Ribeiro esteve ontem em Curitiba para participar do seminário Oportunidades e Negócios em Hidrelétricas, organizado pela Companhia Paranaense de Energia (Copel). Ele disse que os investidores ficam temerosos quando o assunto é a instalação de hidrelétricas porque normalmente as obras são atrasadas por entraves jurídicos. Mesmo com a permissão ambiental para a instalação há uma série de embargos que provocam incerteza com o que vai acontecer, é uma verdadeira indústria de embargos. A obra começa e não se sabe quando vai acabar, criticou.
Para o diretor do ONS, é necessário o trabalho dos ecologistas, porém há aqueles que se aproveitam da situação sem embasamento. Os prefeitos dos locais onde vão ser construídas usinas também prejudicam, querendo esgotar possibilidades que muitas vezes não existem, analisou.
Como solução para esse entrave, Ribeiro defendeu que seja feito o Relatório do Impacto sobre o Meio Ambiente (Rima), que já é adotado atualmente, porém sem a possibilidade de haver embargos posteriores. Estuda-se bem os aspectos, coloca-os no Rima e depois cumpre-se o que ele diz e pronto, argumentou, acrescentando que é preciso dar mais agilidade à legislação ambiental.

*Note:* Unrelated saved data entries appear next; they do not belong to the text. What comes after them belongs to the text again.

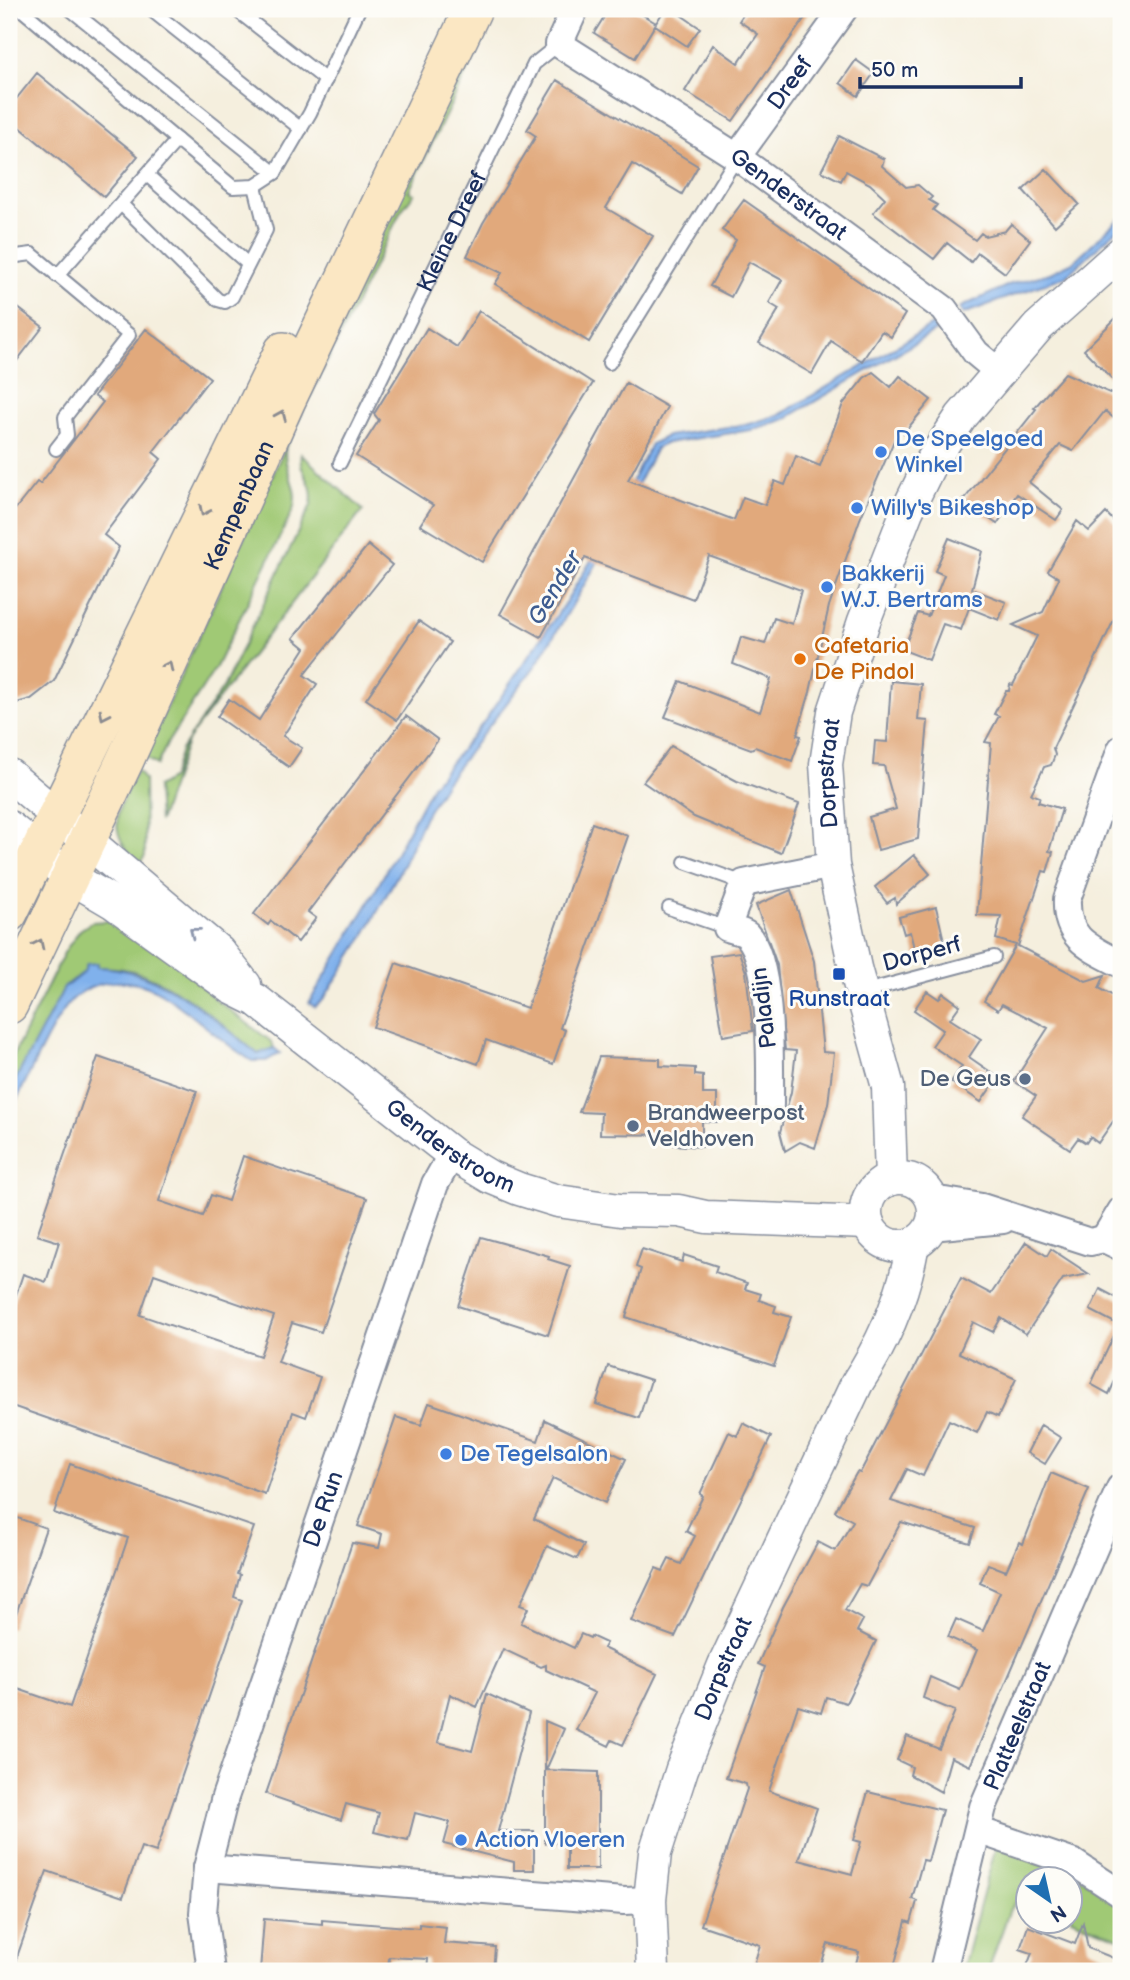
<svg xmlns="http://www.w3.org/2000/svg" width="1130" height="1980" font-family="'Balsamiq Sans',sans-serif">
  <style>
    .green { fill: #a0c975; stroke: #5e7c6a; stroke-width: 2 }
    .water { fill: #80b1ec; stroke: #4e70a5; stroke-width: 2 }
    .building { fill: #e1a97c; fill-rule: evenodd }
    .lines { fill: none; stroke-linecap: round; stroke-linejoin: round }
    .service-casing { stroke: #888f9e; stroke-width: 16 }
    .minor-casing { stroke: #888f9e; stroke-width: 30 }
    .tertiary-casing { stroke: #888f9e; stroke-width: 35 }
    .secondary-casing { stroke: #888f9e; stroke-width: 40 }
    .service { stroke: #fff; stroke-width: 12 }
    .minor { stroke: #fff; stroke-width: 26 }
    .tertiary { stroke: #fff; stroke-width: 32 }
    .secondary { stroke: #fbe7c3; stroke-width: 37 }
    .oneway { stroke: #8b8b90 }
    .oneway2 { stroke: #8d97ae }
    .shop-dot { fill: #3f7fe0; stroke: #fdfcf7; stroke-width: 2.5 }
    .food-dot { fill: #e8710a; stroke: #fdfcf7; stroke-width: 2.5 }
    .transit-dot { fill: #1a4fb4; stroke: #fdfcf7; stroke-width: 2.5 }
    .service-dot { fill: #5c6f8a; stroke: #fdfcf7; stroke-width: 2.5 }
    .labels { text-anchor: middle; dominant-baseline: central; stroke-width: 6; stroke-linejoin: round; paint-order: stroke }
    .street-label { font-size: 23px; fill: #1b2f5e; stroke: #fdfcf7 }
    .shop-label { font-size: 23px; fill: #366cbe; stroke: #fdfcf7; text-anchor: start }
    .food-label { font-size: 23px; fill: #c56008; stroke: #fdfcf7; text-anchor: start }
    .transit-label { font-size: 23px; fill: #164399; stroke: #fdfcf7 }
    .service-label { font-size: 23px; fill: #4e5e75; stroke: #fdfcf7; text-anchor: end }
    .water-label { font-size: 24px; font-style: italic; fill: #3e5c90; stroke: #fdfcf7 }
  </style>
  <rect width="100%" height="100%" fill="#fdfcf7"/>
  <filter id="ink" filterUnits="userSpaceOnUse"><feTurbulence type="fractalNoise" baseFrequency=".0143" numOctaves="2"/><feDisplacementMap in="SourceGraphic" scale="14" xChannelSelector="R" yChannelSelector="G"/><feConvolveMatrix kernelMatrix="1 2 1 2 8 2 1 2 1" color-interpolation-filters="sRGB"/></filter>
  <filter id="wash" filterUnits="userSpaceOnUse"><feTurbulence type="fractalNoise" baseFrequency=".00686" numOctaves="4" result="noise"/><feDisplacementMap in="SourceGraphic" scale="28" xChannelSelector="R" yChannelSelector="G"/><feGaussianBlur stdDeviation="1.57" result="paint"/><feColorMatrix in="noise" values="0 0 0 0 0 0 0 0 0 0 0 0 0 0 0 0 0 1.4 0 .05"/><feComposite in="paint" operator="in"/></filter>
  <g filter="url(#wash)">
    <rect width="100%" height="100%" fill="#f5efde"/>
    <path class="green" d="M485 9H497L409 191 414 194 401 211 286 446C281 471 301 485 293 510L216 667 168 742 157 765 144 757Z
      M301 454 363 510 188 739 159 822 157 787 172 778 181 750 224 686 311 505C316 479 297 474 301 454Z
      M137 770 144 780 145 856 139 864C103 829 118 809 137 770Z
      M120 920 144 933 214 998 272 1042 274 1048 258 1054C212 1017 122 928 64 988L9 1092V1064L65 951 80 930 92 922Z
      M996 1846 1054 1862 1121 1902V1939L1071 1919 1070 1878H1028V1902L1018 1898 1010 1909 988 1971H962Z"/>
    <path class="water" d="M1121 217V226L1066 276 963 314 959 308 1011 284 1050 273 1073 262Z
      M936 323 939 329 783 420 751 430 667 443 656 448 597 563 563 621 536 665 446 782 425 816 404 863 364 936 323 1000 315 1007 309 1003 373 895 433 784 483 723 563 606 592 559 651 444 667 436 749 424 779 415Z
      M98 963 97 967C163 969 209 1015 258 1054L274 1048 280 1053 266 1061H252C219 1041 191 1011 157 991 131 977 96 978 73 999 53 1018 23 1089 9 1116V1092L64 988 84 972 87 964Z"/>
    <g id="blocks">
      <path class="building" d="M609 9H633L656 23 665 9H672L700 28 687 46 655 25 635 58 594 33Z
        M747 9H811L733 121 685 91 713 45 738 63 758 34 739 21Z
        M856 60 874 73 858 96 840 83Z
        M37 73 138 156 104 197 9 118V108Z
        M557 80 698 166 682 194 632 164 606 208 653 236 589 342 495 284 502 273 467 256 483 223 536 136 527 130Z
        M839 136 884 159 882 166 906 187 918 185 932 197 929 200 937 205 933 210 975 240 981 233 985 236 1005 231 1011 224 1030 240 1005 273 978 253 971 262 947 243 934 259 873 213 885 198 870 184 846 171 841 181 821 171Z
        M1046 169 1079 204 1055 226 1023 190Z
        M744 200 905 314 891 337 882 331 862 361 831 341 812 374 759 343 779 309 769 303 782 280 749 262 731 297 710 286 736 240 722 230Z
        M9 301 43 327 9 371Z
        M479 311 593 383 482 562 420 525 433 505 356 456 379 420 374 414 427 328 457 347Z
        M1121 313V388L1084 350Z
        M146 329 210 378 153 452 161 459 104 535 119 547 54 681 31 699 9 705V517L37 482 40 484 103 402 94 396Z
        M873 372 891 387 900 376 931 400 904 433 899 429 860 519 829 606 810 692 797 735 801 736 792 761 755 747 751 749 665 717 680 681 760 712 771 679 733 664 741 637 765 644 774 618 792 624 801 590 709 556 693 599 585 558 541 637 500 614 626 383 667 407 628 480 734 520 743 497 765 505 775 481 785 485 796 456 820 466 843 404 864 378Z
        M1065 373 1121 398V424L1105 411 1073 451 1060 445 1029 482 1063 510 1056 520 1017 494 997 524 963 501 1036 409 1034 408Z
        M1106 513 1121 528V605L1053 748 1055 755 1051 765 1044 767 1031 794 1040 797 1038 802 1062 809 1049 851 1053 852 1047 872 1043 871 1018 946 1086 981 1105 975 1099 988 1121 1000V1110L1098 1143 1090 1137 1086 1143 1078 1138 1070 1149 1022 1116 1036 1096 1014 1081 1048 1028 1002 1004 998 1010 984 1001 1016 945 996 939 1001 916 977 915 991 743 985 742 999 716 994 714 1006 691H1009L1010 684 1013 685 1037 636 1013 625 1043 612 1059 578 1048 571 1077 521 1089 531Z
        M949 538 982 551 972 589 1006 602 999 620 969 608 961 630 943 624 929 660 903 650 918 613 928 616 944 575 935 571Z
        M368 545 392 565 304 675 317 684 283 736 302 748 289 767 217 717 229 699 259 720 305 648 293 638Z
        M419 621 450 642 397 720 366 699Z
        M891 681 921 684 918 720 928 721 918 839 878 850 869 817 896 809 884 766 873 765 875 741 887 742Z
        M406 716 438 740 308 912 316 918 298 942 271 921 268 925 254 914Z
        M671 746 737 781 799 804 781 853 694 817 643 782Z
        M592 823 628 836 560 1028 565 1030 553 1064 486 1040 478 1064 373 1027 396 963 527 1008Z
        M914 855 930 874 896 904 895 898 887 903 875 887Z
        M791 890 814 961 823 1052 834 1053 828 1104 815 1148 800 1142 785 1151 780 1132 791 1092 796 1051 785 1050 777 965 756 905Z
        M936 907 946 949 916 956 910 932 904 934 899 917Z
        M739 952 746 972 753 1031 723 1036 710 956Z
        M927 991 939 999 943 993 960 1005 950 1019 981 1039 969 1057 998 1077 981 1102 951 1082 962 1066 932 1046 943 1030 914 1010Z
        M98 1057 197 1091 159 1201 203 1216 211 1195 228 1201 243 1156 367 1198 321 1332 292 1323 278 1362 320 1377 306 1417 293 1412 265 1494 9 1405V1316L23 1274 46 1282 59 1242 37 1235ZM154 1274 274 1316 260 1356 140 1315Z
        M599 1057 660 1059V1066L695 1068V1075L703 1076V1094H717V1122L702 1121V1147L674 1145V1135L600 1134 601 1113 579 1112Z
        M481 1237 549 1256 548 1259 570 1266 548 1335 458 1306Z
        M1026 1242 1047 1256 1051 1249 1089 1274 1063 1279 1026 1334 1001 1318 993 1332 973 1322 959 1353 1016 1379 998 1417 987 1412 977 1433 949 1420 923 1476 907 1469 891 1501 975 1528 970 1543 901 1522 867 1586 860 1584 845 1610 863 1620 857 1631 876 1641 846 1703 826 1697 821 1713 798 1706 769 1791 817 1808 799 1860 852 1874 861 1842 854 1840 868 1792 942 1810 928 1861 923 1860 912 1899 917 1901 911 1923 906 1921 893 1971H854L859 1952 828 1944 819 1971H752L760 1945 701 1925 747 1789 746 1784 726 1778 765 1667 758 1664 783 1607 818 1542 835 1551 853 1521 835 1511 857 1472 860 1473 961 1278 991 1294Z
        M642 1249 682 1262 684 1255 717 1266 715 1272 747 1283 745 1289 761 1294 759 1300 776 1306 774 1312 791 1317 774 1366 626 1317 641 1269 636 1267Z
        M1100 1289 1121 1300V1368L1109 1394 1091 1384 1119 1325 1090 1310Z
        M608 1366 651 1380 639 1418 596 1404Z
        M429 1403 538 1441 545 1420 626 1459 605 1503 553 1478 534 1519 584 1545 577 1559 547 1546 520 1605 528 1608 521 1623 574 1648 581 1634 590 1638 591 1636 606 1643 603 1648 657 1674 623 1745 612 1740 609 1746 576 1730 595 1693 546 1670V1665L541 1667 503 1649 477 1707 450 1694 438 1742 472 1751 487 1694 529 1713 498 1831H534V1870H514V1862L444 1844 450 1822 415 1813 408 1840 374 1832 379 1813 346 1804 341 1820 266 1794 352 1543 379 1548 382 1534 358 1526 396 1417 421 1425Z
        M743 1423 771 1437 675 1637 631 1621 656 1568 663 1571 669 1559 681 1564 695 1536 686 1531 703 1496 700 1494 729 1432 737 1436Z
        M1041 1425 1061 1438 1045 1464 1027 1453Z
        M70 1464 254 1527 237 1574 240 1575 234 1597 242 1600 156 1852 141 1847 123 1897 47 1871 12 1971H9V1686L70 1707 128 1538 54 1513Z
        M1051 1473 1089 1489 970 1766 951 1757 941 1792 910 1775 912 1767 897 1760 907 1736 939 1749 955 1711 923 1698 930 1677 960 1690 977 1650 948 1637 956 1619 983 1631 1000 1592 980 1583 988 1564 1006 1571 1019 1542 1023 1544Z
        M9 1515 46 1528 11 1628 9 1627Z
        M545 1721 564 1729 546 1770 598 1772V1869H567V1843H545Z
        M264 1919 322 1924V1920L419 1928V1924L446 1927 444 1943 495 1947 493 1971H427L428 1959 389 1957 388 1971H260Z
        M1083 1923 1088 1948 1121 1961V1971H1025L1032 1953 1020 1949 1028 1926 1075 1944Z"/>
    </g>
  </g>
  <g filter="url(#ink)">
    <use href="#blocks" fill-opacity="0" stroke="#888f9e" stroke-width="2"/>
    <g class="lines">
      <defs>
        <g id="service">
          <path d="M21 9 233 187 255 186 275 173 310 113 359 9"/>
          <path d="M70 9 275 173"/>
          <path d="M150 9 301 129"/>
          <path d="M235 9 326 80"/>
          <path d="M147 175 248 264"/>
          <path d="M122 205 218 300 225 302 232 297 266 230 255 186"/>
          <path d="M9 257 32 254 129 335 65 417 67 435 56 449"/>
          <path d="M57 276 177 140"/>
          <path d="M609 363 737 157"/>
          <path id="s1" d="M340 463 534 64 559 44"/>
          <path d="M685 862 744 883"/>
          <path d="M669 908 727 928"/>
          <path d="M862 992 994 957"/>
        </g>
        <g id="minor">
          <path id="s2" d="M575 9 559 44 737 157 944 309 976 353 999 372"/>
          <path id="s3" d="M737 157 844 9"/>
          <path d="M1121 749 1067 899C1065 939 1090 948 1121 964"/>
          <path d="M770 1105C770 1068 773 962 747 935 742 931 733 930 727 928L744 883 833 865"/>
          <path d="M933 1203 945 1201 982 1207 1090 1242 1104 1239 1121 1247"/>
          <path d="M931 1227 1003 1220"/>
          <path d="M1104 1239 1121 1211"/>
          <path d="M980 1831 1074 1863 1121 1894"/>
          <path d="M207 1868 624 1901 650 1900"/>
          <path id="s4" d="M211 1971 203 1913 207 1868 225 1797 435 1184 452 1154"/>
          <path id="s5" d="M943 1971 983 1807 1120 1488"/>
        </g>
        <g id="tertiary">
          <path d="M9 775 219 952 245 985"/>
          <path id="s6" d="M9 827 70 877 114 903 232 988 256 1000 452 1154 490 1177 519 1189 558 1201 620 1210 679 1211 706 1217 868 1223"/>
          <circle cx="900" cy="1212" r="34"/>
          <path id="s7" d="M891 1179 888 1087 855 968 833 865 826 764 834 712 864 621 907 511 930 464 961 417 1038 327 1121 253"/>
          <path id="s8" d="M653 1971 650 1900 655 1853 682 1769 724 1665 857 1383C885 1340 904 1295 913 1244"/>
        </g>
        <g id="secondary">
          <path d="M9 913 283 351"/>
          <path id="s9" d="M9 1005 126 758 286 402 473 9"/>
        </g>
      </defs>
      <use href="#service" class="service-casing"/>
      <use href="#minor" class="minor-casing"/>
      <use href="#tertiary" class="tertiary-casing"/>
      <use href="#secondary" class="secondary-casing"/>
      <use href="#service" class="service"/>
      <use href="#minor" class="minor"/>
      <use href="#tertiary" class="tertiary"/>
      <use href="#secondary" class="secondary"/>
    </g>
    <defs><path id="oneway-chevron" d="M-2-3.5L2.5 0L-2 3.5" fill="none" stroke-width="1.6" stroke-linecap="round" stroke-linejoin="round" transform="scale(1.75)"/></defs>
    <g class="oneway">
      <use href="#oneway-chevron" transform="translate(281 415) rotate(-67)"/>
      <use href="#oneway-chevron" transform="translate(204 511) rotate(116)"/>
      <use href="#oneway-chevron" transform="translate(168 666) rotate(-65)"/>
      <use href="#oneway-chevron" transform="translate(104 715) rotate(116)"/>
      <use href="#oneway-chevron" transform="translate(39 944) rotate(-64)"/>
    </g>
    <use class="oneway2" href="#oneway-chevron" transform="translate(194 932) rotate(-142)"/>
  </g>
  <g class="shop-dot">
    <circle cx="881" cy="452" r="7"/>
    <circle cx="857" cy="508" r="7"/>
    <circle cx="827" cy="587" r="7"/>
    <circle cx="446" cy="1454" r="7"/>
    <circle cx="461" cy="1840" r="7"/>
  </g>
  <circle class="food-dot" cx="800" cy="659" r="7"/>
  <rect class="transit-dot" x="832" y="967" width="14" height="14" rx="3.5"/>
  <g class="service-dot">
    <circle cx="1025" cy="1079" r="7"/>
    <circle cx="633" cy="1126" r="7"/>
  </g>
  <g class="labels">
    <g class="street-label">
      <text stroke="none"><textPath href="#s3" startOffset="91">Dreef</textPath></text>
      <text stroke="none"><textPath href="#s2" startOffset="313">Genderstraat</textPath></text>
      <text stroke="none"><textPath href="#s1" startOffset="257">Kleine Dreef</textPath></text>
      <text stroke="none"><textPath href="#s9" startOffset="550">Kempenbaan</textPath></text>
      <text stroke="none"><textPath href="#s7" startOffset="413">Dorpstraat</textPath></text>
      <text transform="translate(922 954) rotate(-15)">Dorperf</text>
      <text transform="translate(764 1008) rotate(-97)">Paladijn</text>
      <text stroke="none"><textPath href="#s6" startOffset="546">Genderstroom</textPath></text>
      <text stroke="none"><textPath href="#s4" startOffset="481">De Run</textPath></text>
      <text stroke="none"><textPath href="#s8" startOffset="315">Dorpstraat</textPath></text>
      <text stroke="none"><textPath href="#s5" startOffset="257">Platteelstraat</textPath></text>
    </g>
    <g class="shop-label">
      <text x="895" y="439">De Speelgoed<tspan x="895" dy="26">Winkel</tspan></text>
      <text x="871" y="508">Willy's Bikeshop</text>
      <text x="841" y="574">Bakkerij<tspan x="841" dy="26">W.J. Bertrams</tspan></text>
      <text x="460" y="1454">De Tegelsalon</text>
      <text x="475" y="1840">Action Vloeren</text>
    </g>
    <g class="food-label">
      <text x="814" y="646">Cafetaria<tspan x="814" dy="26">De Pindol</tspan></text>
    </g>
    <g class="transit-label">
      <text x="839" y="999">Runstraat</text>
    </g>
    <g class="service-label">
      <text x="1011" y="1079">De Geus</text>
      <text x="647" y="1113" text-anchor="start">Brandweerpost<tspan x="647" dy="26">Veldhoven</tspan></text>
    </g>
    <g class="water-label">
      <text transform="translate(555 588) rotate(-59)">Gender</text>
    </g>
  </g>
  <rect width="1130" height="1980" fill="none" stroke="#fdfcf7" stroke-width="35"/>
  <g transform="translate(1049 1900) rotate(146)"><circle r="33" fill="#fdfcf7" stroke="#a3aaba" stroke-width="2"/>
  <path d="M0-5L12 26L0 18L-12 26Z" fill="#1f6fb2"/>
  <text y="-10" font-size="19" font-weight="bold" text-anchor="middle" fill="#1b2f5e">N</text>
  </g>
  <path d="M860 77v10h161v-10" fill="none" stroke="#1b2f5e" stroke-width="3.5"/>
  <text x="871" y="77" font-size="21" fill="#1b2f5e" stroke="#fdfcf7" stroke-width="5" paint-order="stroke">50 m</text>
</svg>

A falta de uma tributação específica sobre o setor e a dificuldade de captação de recursos são outros pontos que Ribeiro apontou para facilitar os investimentos na construção de usinas. Porém ele ressaltou que é preciso construir termelétricas. Hidrelétricas são a vocação natural do Brasil, mas não podemos ficar dependendo de condições climáticas para termos energia, avaliou.
Ribeiro também comentou sobre a possibilidade do País adotar o horário de verão em setembro, um mês antes do usual. Ele disse que essa decisão não cabe ao ONS, e sim ao Ministério de Minas e Energia, mas confirmou que estão sendo feito estudos sobre o assunto. Realmente isso poderia causar uma redução no consumo de energia na ponta de carga do sistema, mas é preciso ver os prós e os contras antes, afirmou.